Puri explains that they look similar to chickenpox and are caused by the same virus, but appear in clusters rather than as separate spots.
“Some people describe it as looking like small ‘bubble wrap’,” he adds. “After the vesicles burst, they will crust over into blisters that weep fluid before scabbing over.”
Shingles usually affects the skin but can also affect the eyes.
“You should contact your GP if you suspect you might have shingles as they can give you medication to help with recovery,” says Puri.
In some cases, it is important that you see a GP as soon as possible, especially if: the rash is widespread and painful; you have pain and a rash develops near your eye; you’re over 60 or someone in your family has a weakened immune system.
“Hives usually appear as a reddened, itchy, raised rash in small patches,” says Puri, who notes that it’s often caused by a reaction to certain foods, pollen, animal fur or hair, or insect bites.
Hives usually settle quite quickly and antihistamines can be taken to help bring them down too.
Puri says that hives will often resolve themselves without medical intervention, but you should speak to your doctor if they haven’t settled within two days, if the rash appears to be spreading, the hives keep coming back, you have a high temperature, you feel unwell or have swelling under the skin.
Psoriasis is a condition which causes red, itchy, flaky, scaly patches that are commonly found on knees, elbows and the scalp. It can also sometimes cause small pin-point dips called ‘pitting’ in your nails,
“Psoriasis is a long-term condition and tends to come and go in cycles,” advises Puri.
For instance, you might get a flare-up that can last a few weeks when things are stressful, or you might go for months without any symptoms.

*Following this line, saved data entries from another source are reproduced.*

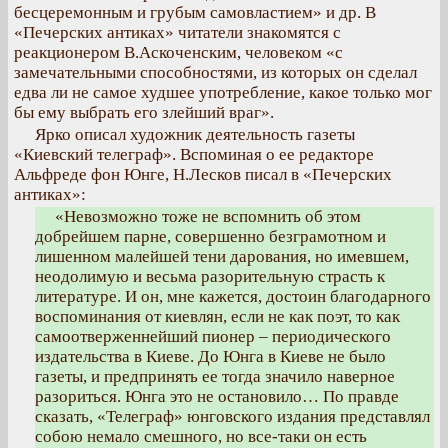
бесцеремонным и грубым самовластием» и др. В
«Печерских антиках» читатели знакомятся с
реакционером В.Аскоченским, человеком «с
замечательными способностями, из которых он сделал
едва ли не самое худшее употребление, какое только мог
бы ему выбрать его злейший враг».
Ярко описал художник деятельность газеты
«Киевский телеграф». Вспоминая о ее редакторе
Альфреде фон Юнге, Н.Лесков писал в «Печерских
антиках»:
«Невозможно тоже не вспомнить об этом
добрейшем парне, совершенно безграмотном и
лишенном малейшей тени дарования, но имевшем,
неодолимую и весьма разорительную страсть к
литературе. И он, мне кажется, достоин благодарного
воспоминания от киевлян, если не как поэт, то как
самоотверженнейший пионер – периодического
издательства в Киеве. До Юнга в Киеве не было
газеты, и предпринять ее тогда значило наверное
разориться. Юнга это не остановило… По правде
сказать, «Телеграф» юнговского издания представлял
собою немало смешного, но все-таки он есть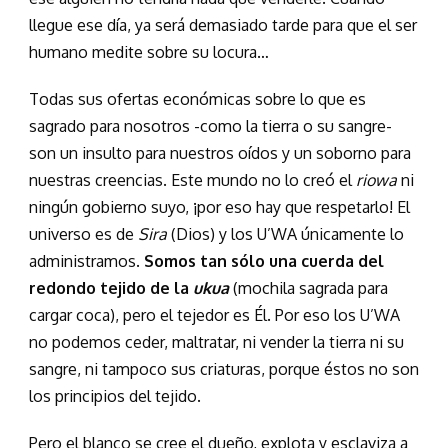
llegue ese día, ya será demasiado tarde para que el ser
humano medite sobre su locura…
Todas sus ofertas económicas sobre lo que es
sagrado para nosotros -como la tierra o su sangre-
son un insulto para nuestros oídos y un soborno para
nuestras creencias. Este mundo no lo creó el
riowa
ni
ningún gobierno suyo, ¡por eso hay que respetarlo! El
universo es de
Sira
(Dios) y los U’WA únicamente lo
administramos.
Somos tan sólo una cuerda del
redondo tejido de la
ukua
(mochila sagrada para
cargar coca), pero el tejedor es Él. Por eso los U’WA
no podemos ceder, maltratar, ni vender la tierra ni su
sangre, ni tampoco sus criaturas, porque éstos no son
los principios del tejido.
Pero el blanco se cree el dueño, explota y esclaviza a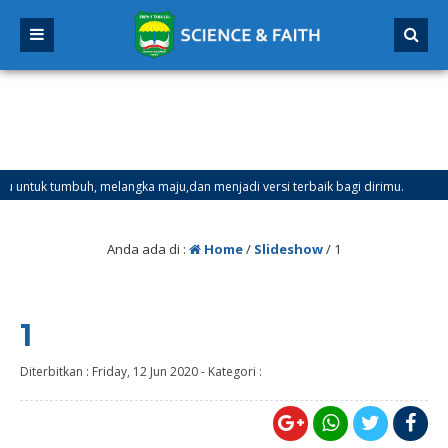
 tumbuh, melangka maju,dan menjadi versi terbaik bagi dirimu.
4 bu
lai Tanggal 21 Desember 2025 sd Tanggal 4 Januari 2026
Anda ada di :
Home
/
Slideshow
/
1
1
Diterbitkan :
Friday, 12 Jun 2020
-
Kategori :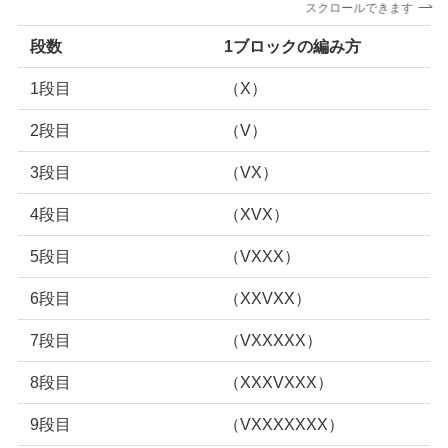
スクロールできます
段数
1ブロックの編み方
1段目
（X）
2段目
（V）
3段目
（VX）
4段目
（XVX）
5段目
（VXXX）
6段目
（XXVXX）
7段目
（VXXXXX）
8段目
（XXXVXXX）
9段目
（VXXXXXXX）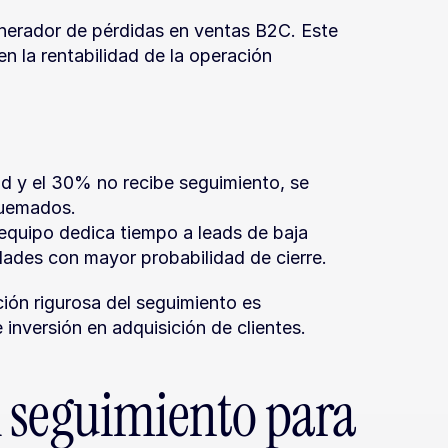
enerador de pérdidas en ventas B2C. Este 
n la rentabilidad de la operación 
d y el 30% no recibe seguimiento, se 
quemados.
equipo dedica tiempo a leads de baja 
dades con mayor probabilidad de cierre.
ión rigurosa del seguimiento es 
inversión en adquisición de clientes.
 seguimiento para 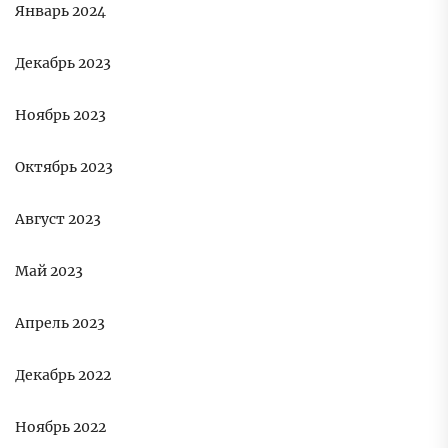
Январь 2024
Декабрь 2023
Ноябрь 2023
Октябрь 2023
Август 2023
Май 2023
Апрель 2023
Декабрь 2022
Ноябрь 2022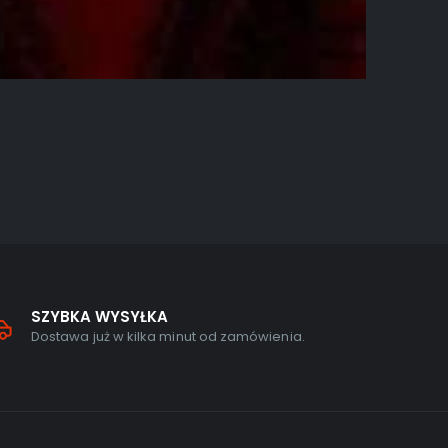
AKCJA
,
GRY 
Saints 
0
out o
269,00
z
SZYBKA WYSYŁKA
Dostawa już w kilka minut od zamówienia.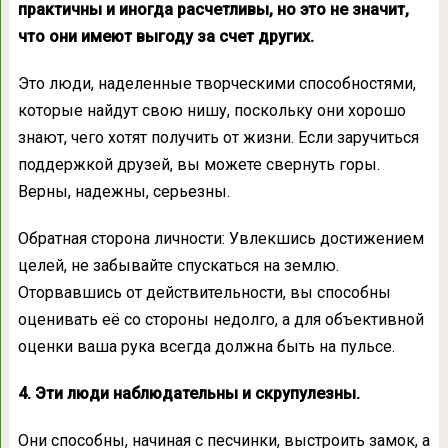
практичны и иногда расчетливы, но это не значит,
что они имеют выгоду за счет других.
Это люди, наделенные творческими способностями,
которые найдут свою нишу, поскольку они хорошо
знают, чего хотят получить от жизни. Если заручиться
поддержкой друзей, вы можете свернуть горы.
Верны, надежны, серьезны.
Обратная сторона личности: Увлекшись достижением
целей, не забывайте спускаться на землю.
Оторвавшись от действительности, вы способны
оценивать её со стороны недолго, а для объективной
оценки ваша рука всегда должна быть на пульсе.
4. Эти люди наблюдательны и скрупулезны.
Они способны, начиная с песчинки, выстроить замок, а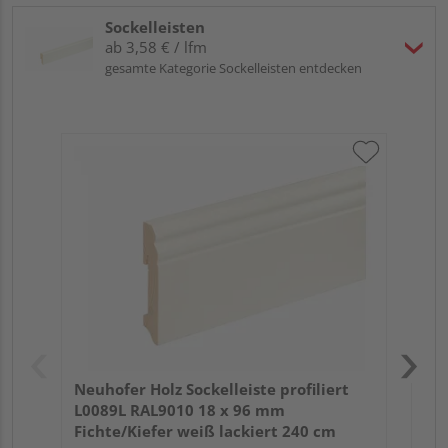
Sockelleisten
ab 3,58 € / lfm
gesamte Kategorie Sockelleisten entdecken
Neu
fo
cm
Neuhofer Holz Sockelleiste profiliert
L0089L RAL9010 18 x 96 mm
Fichte/Kiefer weiß lackiert 240 cm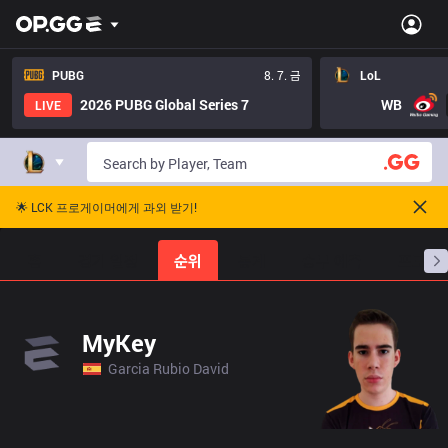
PUBG
8. 7. 금
LoL
2026 PUBG Global Series 7
WB
LIVE
🌟 LCK 프로게이머에게 과외 받기!
홈
경기 일정
순위
통계
승부 예측
프로빌
MyKey
Garcia Rubio David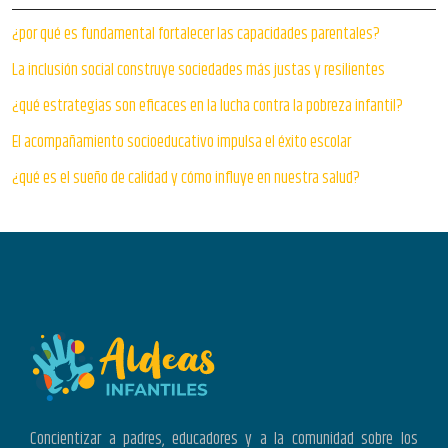
¿por qué es fundamental fortalecer las capacidades parentales?
La inclusión social construye sociedades más justas y resilientes
¿qué estrategias son eficaces en la lucha contra la pobreza infantil?
El acompañamiento socioeducativo impulsa el éxito escolar
¿qué es el sueño de calidad y cómo influye en nuestra salud?
Concientizar a padres, educadores y a la comunidad sobre los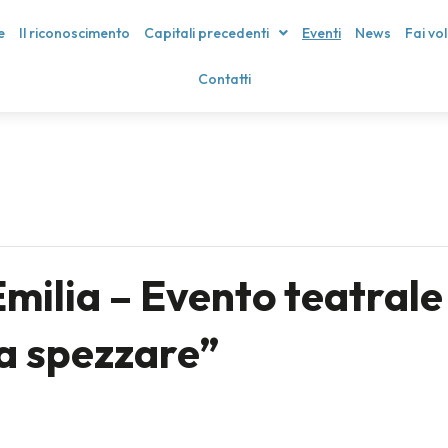
e
Il riconoscimento
Capitali precedenti
Eventi
News
Fai vo
Contatti
milia – Evento teatrale
a spezzare”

Your GP can help you to manage the condition, and they can also recommend over-the-counter creams and ointments to help ease the discomfort.
If your psoriasis is severe though, Puri says your doctor may refer you to a dermatologist for additional care.
Eczema is a common term for a group of conditions that make your skin inflamed or irritated.
“Atopic dermatitis is the most common form of eczema, and it causes the skin to become itchy, dry, and cracked in severe cases,” says Puri.
“It can affect people in different places, such as the hands or behind the knees or in patches across larger areas of the body.”
There’s currently no cure and severe eczema can have a significant impact on daily life. Soap substitutes, creams and steroid preparations can help to relieve the painful symptoms, as well as self-care techniques, such as reducing scratching and avoiding triggers.
Rosacea is one of the easiest rashes to spot. It’s characterised by a redness that appears as if you are blushing, with blood vessels showing on your face — most typically around the inner cheeks by the nose, across the nose, and forehead.
“It can also produce small, red, pus-filled bumps,” says Puri.
“This can often be mistaken for acne, as symptoms may flare up for a couple of weeks and then disappear.
“It can be triggered from alcohol, spicy food, caffeine, cheese, stress, and even exercises such as running.”
Puri recommends keeping a skin diary so you can identify any potential triggers, and to speak to your GP, who will be able to prescribe treatments such as creams and gels for your skin, or antibiotics.
And remember: Although most rashes are not life-threatening, some can signal something more serious. It’s important to seek medical attention if your rash is spreading quickly, has other symptoms, begins to blister or is painful to touch.